The weeks leading up to the auction seemed insufferably long to Buttery, particularly as Mrs D’Abernon appeared in the shop only on two occasions, when by sheer bad luck he happened to be entertaining other lady customers in the back room. He wished there had been time to explain that it was all in the nature of public relations, but on each occasion Mrs D’Abernon curtly declined his invitation to join the sherry party, excusing herself by saying she had so many things to arrange before she went to France. For days, he agonised over whether to call at her house — a big detached place overlooking the golf course — and eventually decided against it. Apologies and explanations on the doorstep didn’t accord with the cosmopolitan image he intended to present in Orleans.

So he made his own travel arrangements, such as they were: the purchase of an advance ticket for the cross-Channel ferry, some travellers’ cheques and a map of the French railway system.
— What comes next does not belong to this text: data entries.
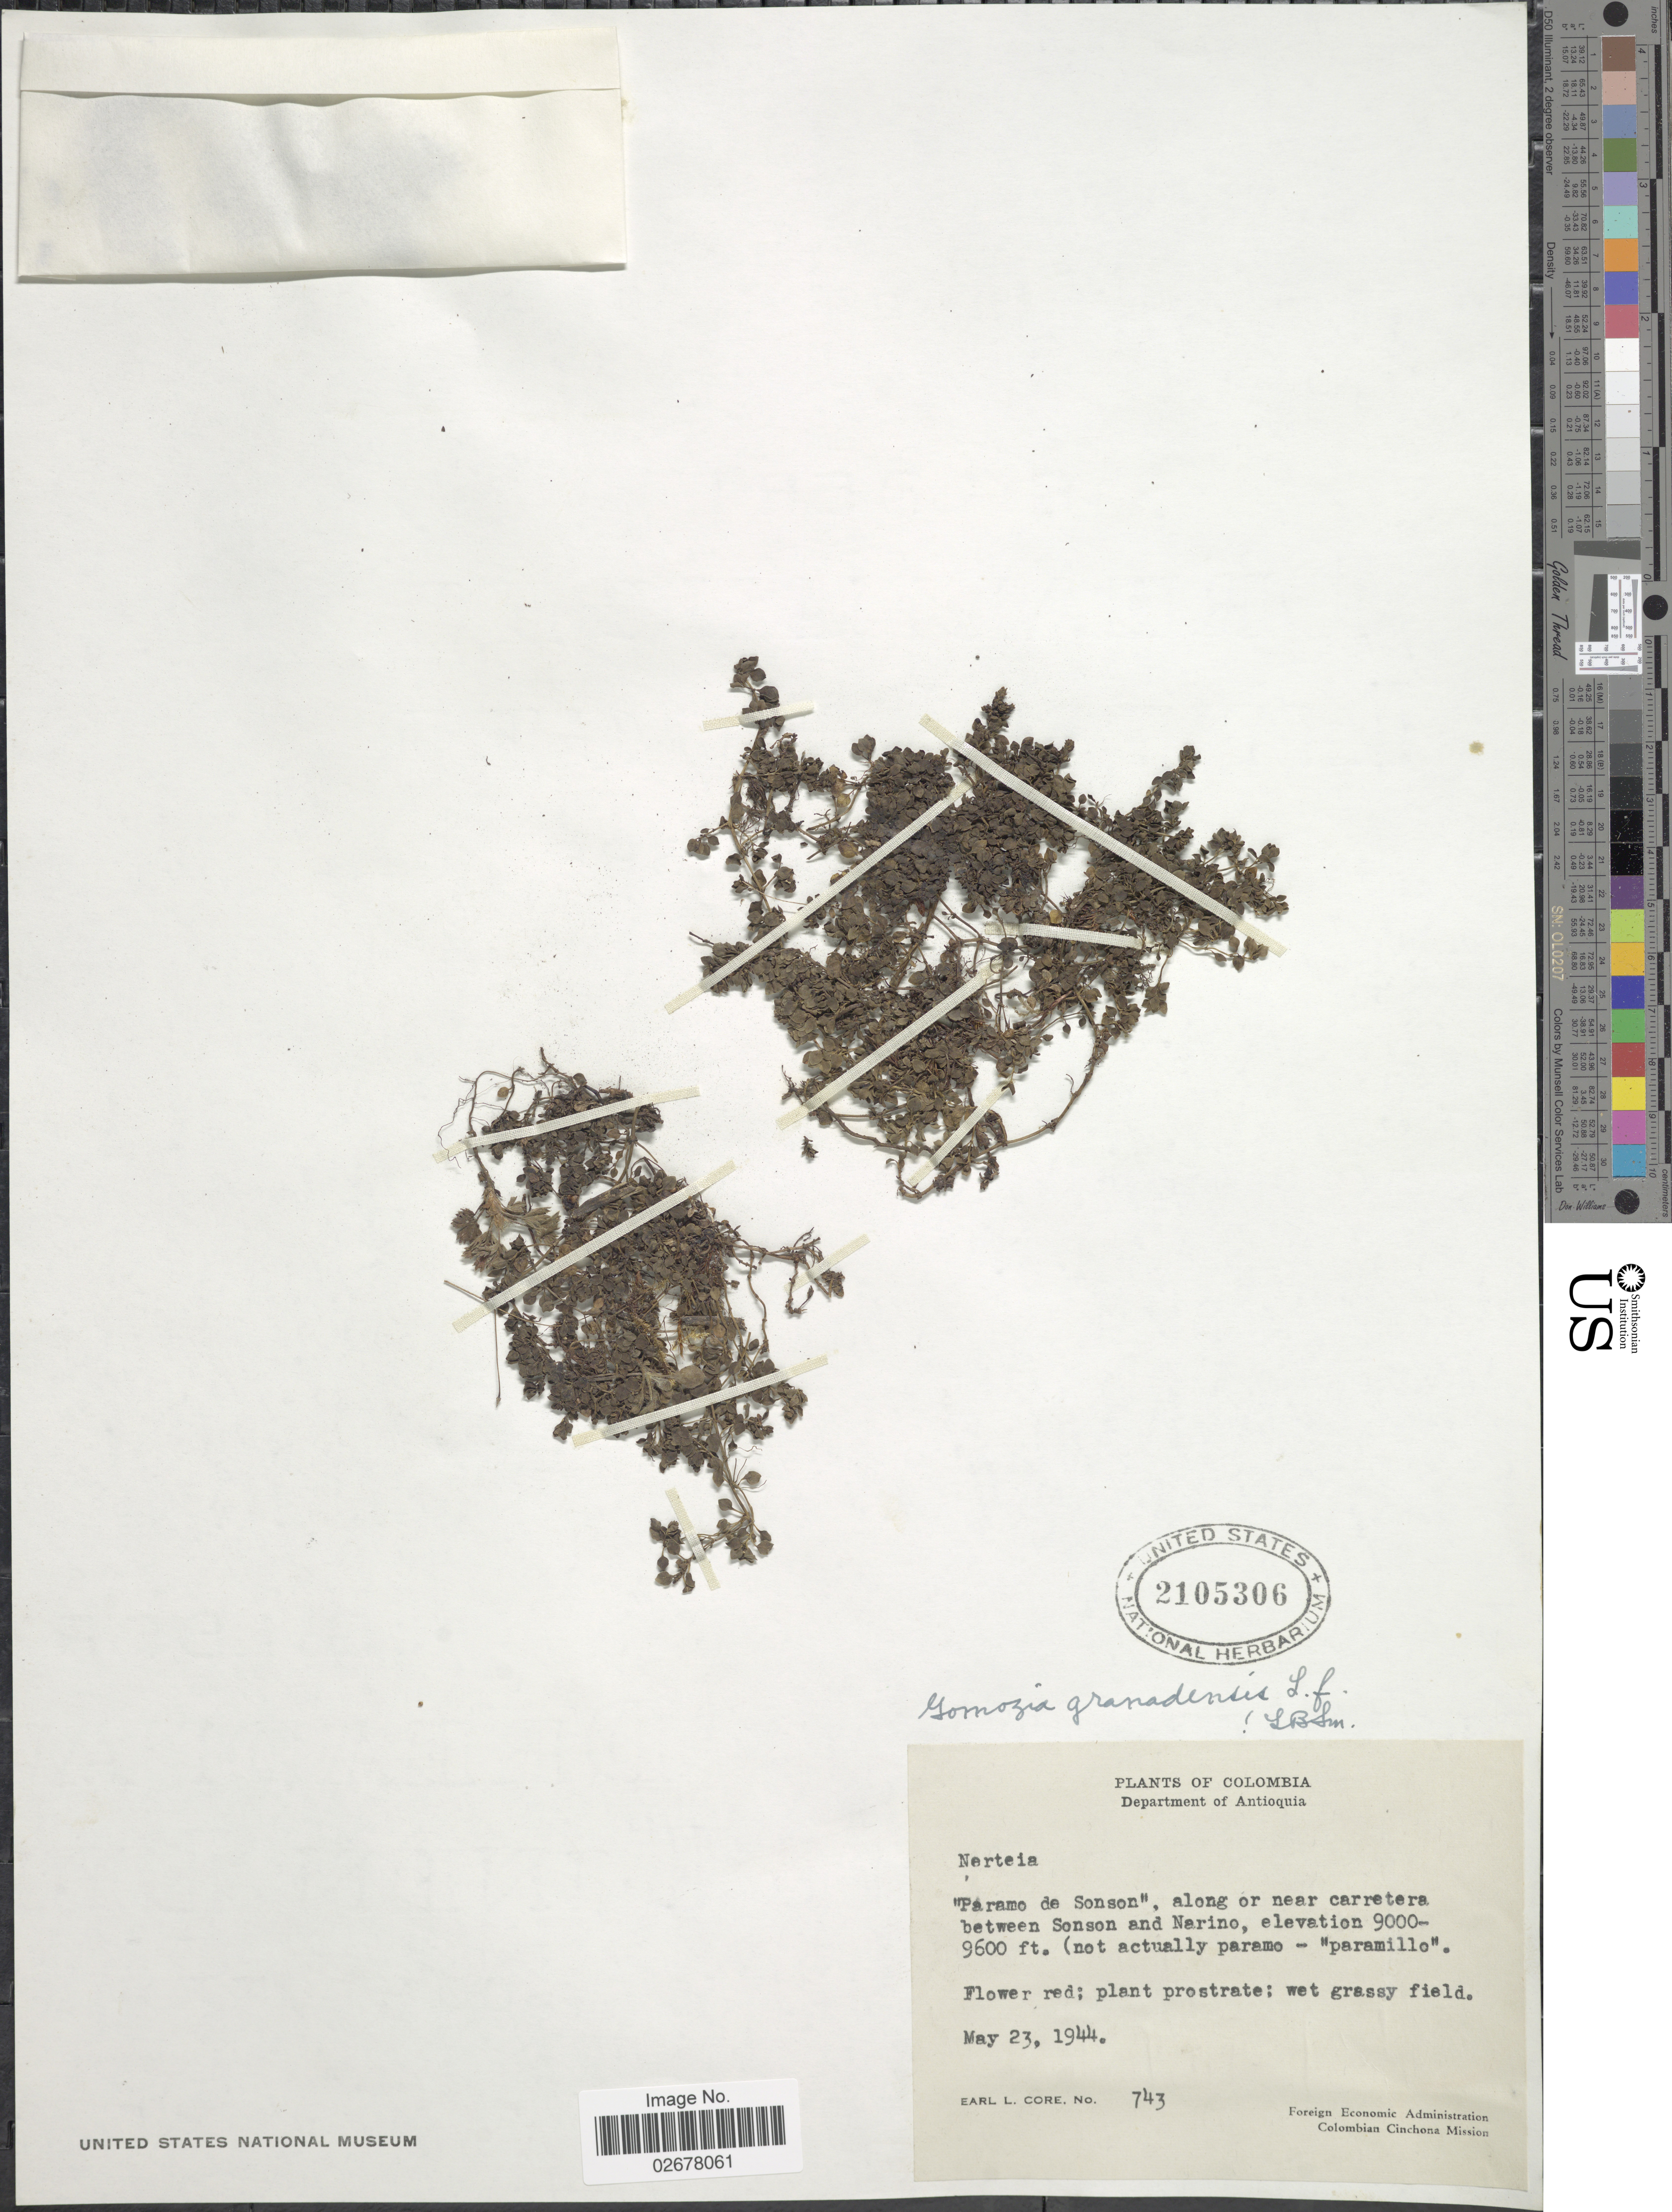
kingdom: Plantae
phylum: Tracheophyta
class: Magnoliopsida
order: Gentianales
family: Rubiaceae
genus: Nertera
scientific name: Nertera depressa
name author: Banks & Sol. ex Gaertn.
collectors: E. L. Core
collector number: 743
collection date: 1944-05-23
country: Colombia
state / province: Antioquia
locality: Department of Antioquia, Along or near carretera between Sonson and narino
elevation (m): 2743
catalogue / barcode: US 2105306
Over there, he would travel by train. He gathered that Mrs D’Abernon rented a car for her sightseeing, and that would have to do for both of them after Orleans, because he had never learned to drive. He didn’t book accommodation in advance, preferring to keep his arrangements flexible.

He also invested in some new clothes for the first time in years: several striped shirts and cravats, a navy blazer and two pairs of white, well-cut trousers. He bought a modern suitcase and packed it ready for departure on the morning after the auction.